Retrieval-Augmented Generation (RAG) enhances large language models (LLMs) by integrating up-to-date external knowledge, yet real-world web environments present unique challenges. These limitations manifest as two key challenges: pervasive misinformation in the web environment, which introduces unreliable or misleading content that can degrade retrieval accuracy, and the underutilization of web tools, which, if effectively employed, could enhance query precision and help mitigate this noise, ultimately improving the retrieval results in RAG systems. To address these issues, we propose WebFilter, a novel RAG framework that generates source-restricted queries and filters out unreliable content. This approach combines a retrieval filtering mechanism with a behavior- and outcome-driven reward strategy, optimizing both query formulation and retrieval outcomes. Extensive experiments demonstrate that WebFilter improves answer quality and retrieval precision, outperforming existing RAG methods on both in-domain and out-of-domain benchmarks.

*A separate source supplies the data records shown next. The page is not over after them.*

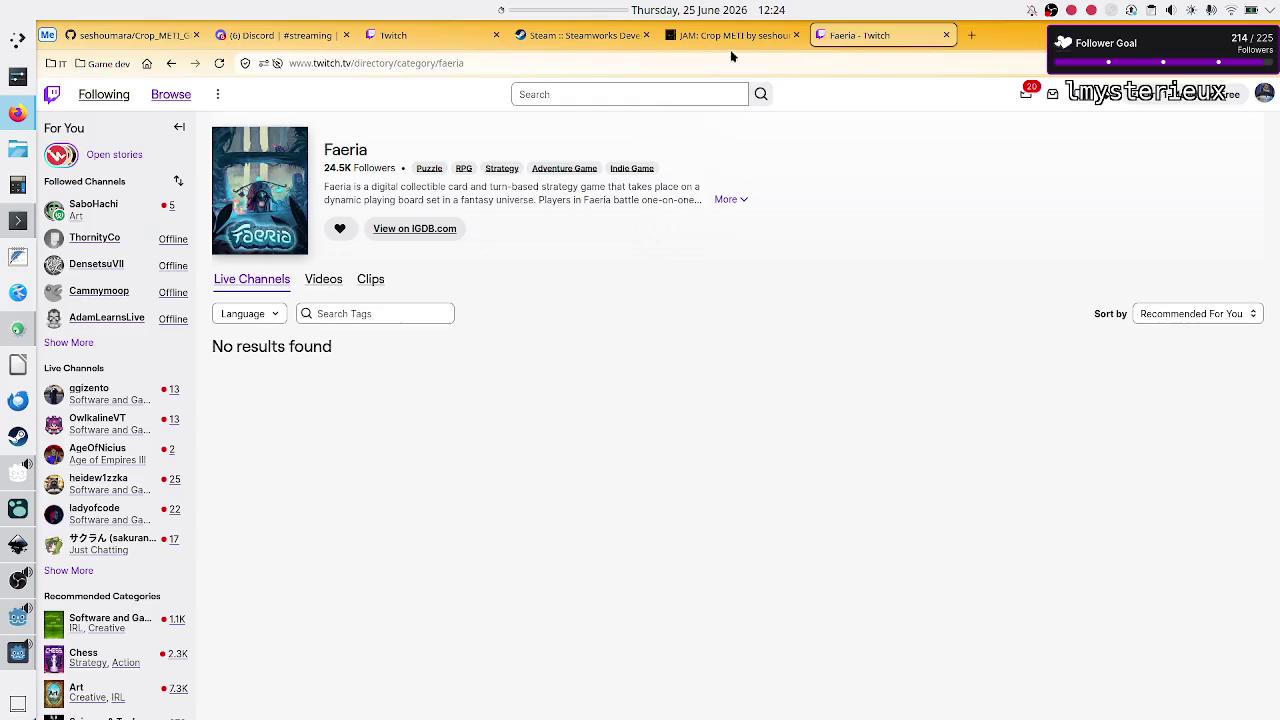
pyautogui.click(777, 10)
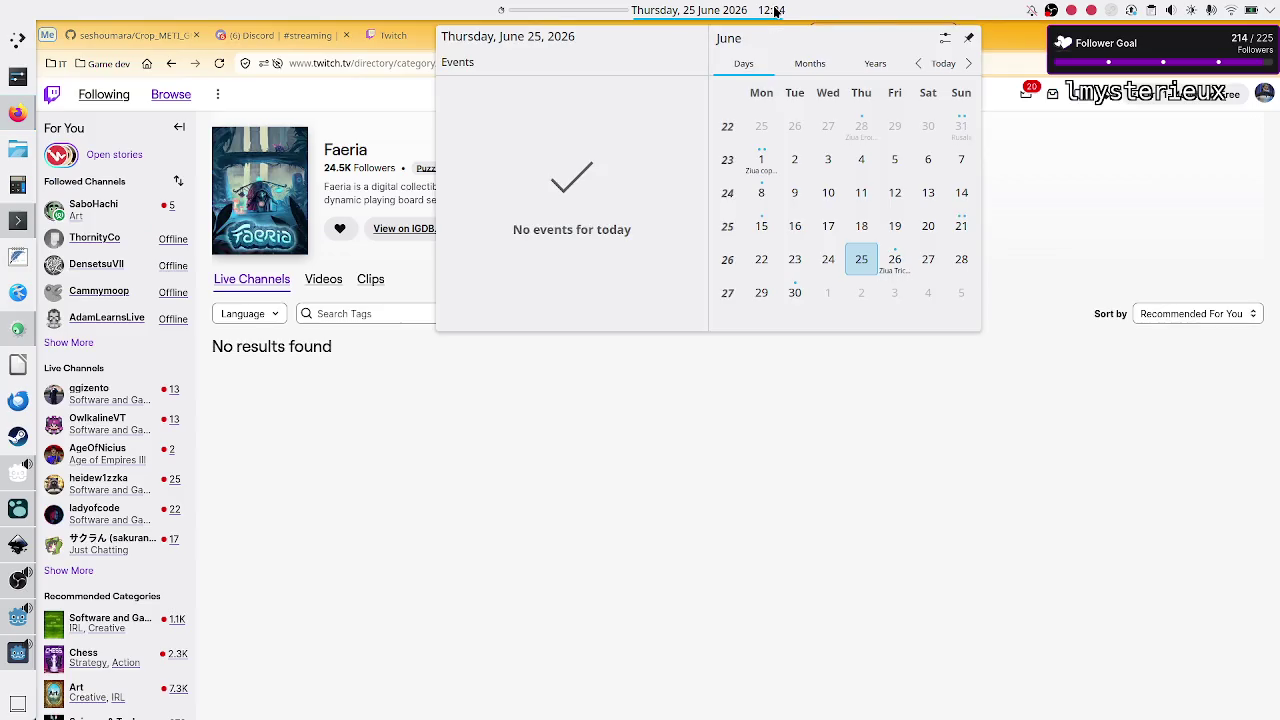
pyautogui.click(777, 10)
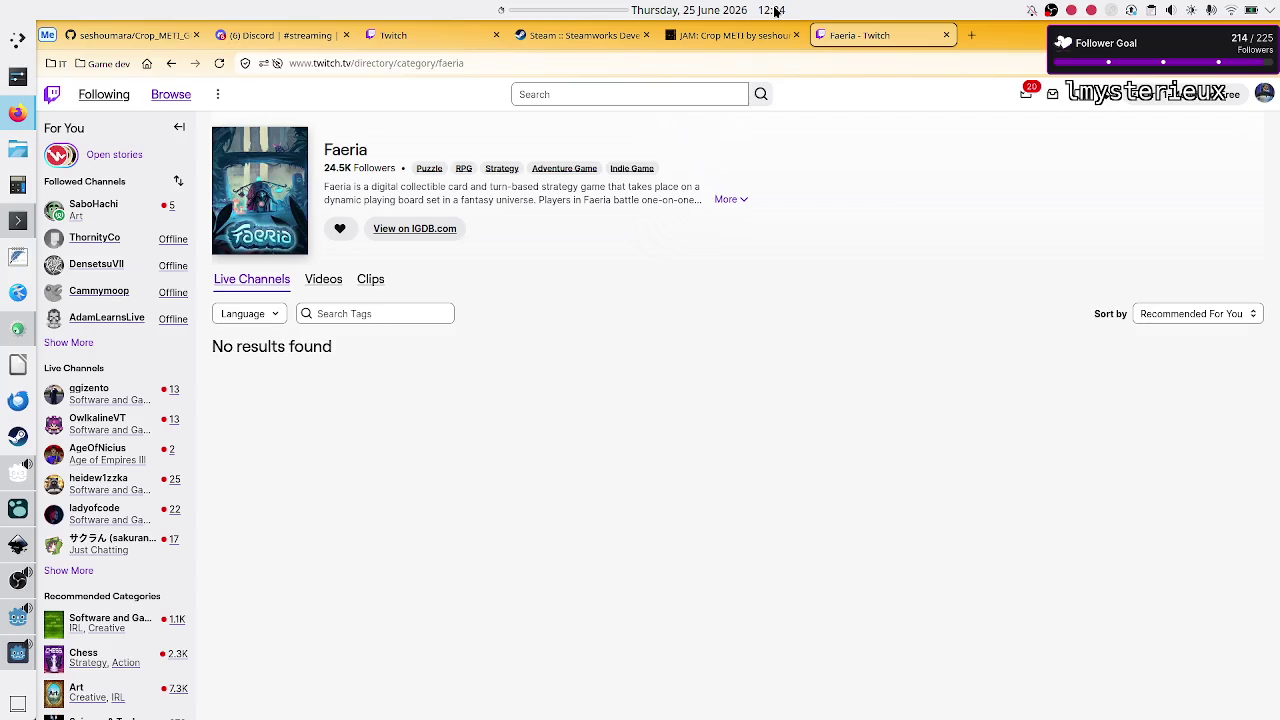
pyautogui.click(300, 40)
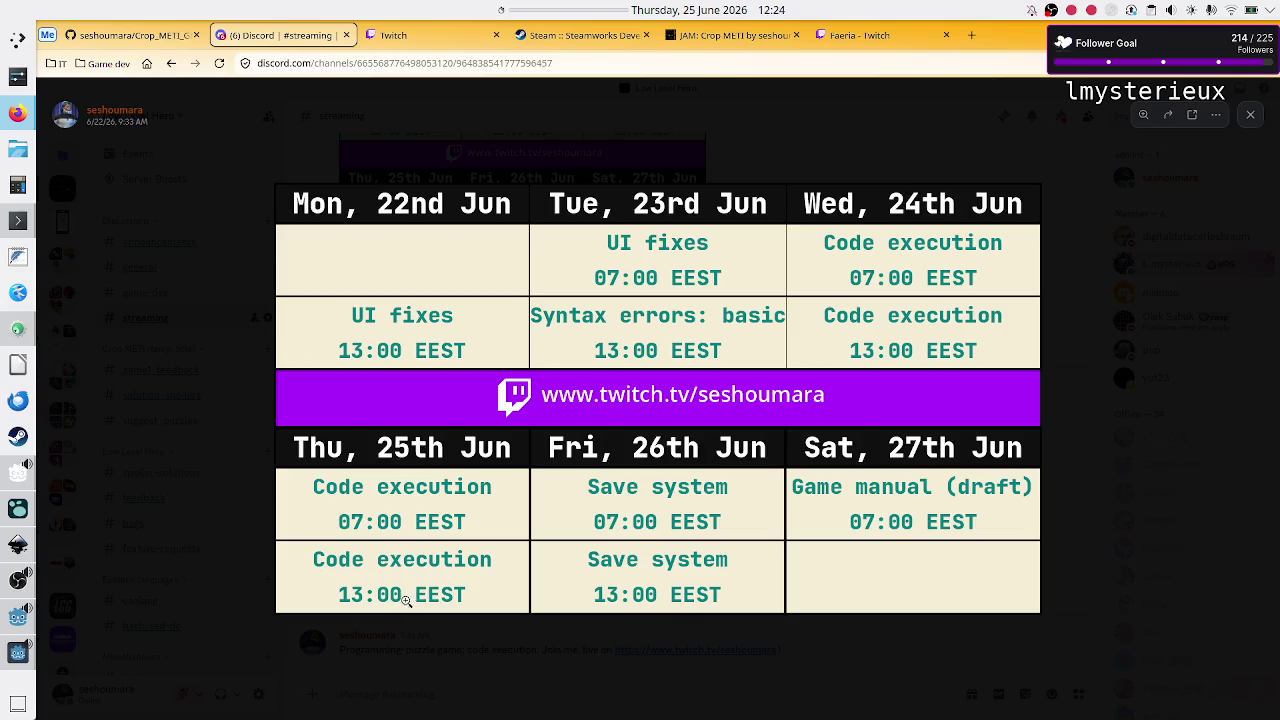
# - Check the calendar, re-enlarge the stream schedule image, then raise the Crop_METI debug game window
pyautogui.click(777, 7)
pyautogui.click(777, 8)
pyautogui.click(700, 11)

翻译:[translated abstract in Chinese]
检索增强生成(RAG)通过整合最新的外部知识增强了大型语言模型(LLM),然而真实世界的网络环境带来了独特的挑战。这些限制体现为两个关键难题:网络环境中普遍存在的错误信息,这些内容不可靠或具有误导性,可能降低检索准确性;以及网络工具的未充分利用——若能有效使用,这些工具本可以提升查询精度并帮助减轻噪音干扰,从而改善RAG系统的检索结果。为解决这些问题,我们提出WebFilter——一个新颖的RAG框架,该框架可生成受限来源查询并过滤不可靠内容。该方法将检索过滤机制与行为驱动及结果驱动的奖励策略相结合,同时优化查询构造与检索结果。大量实验表明,WebFilter提升了答案质量与检索精度,在域内和域外基准测试中均优于现有RAG方法。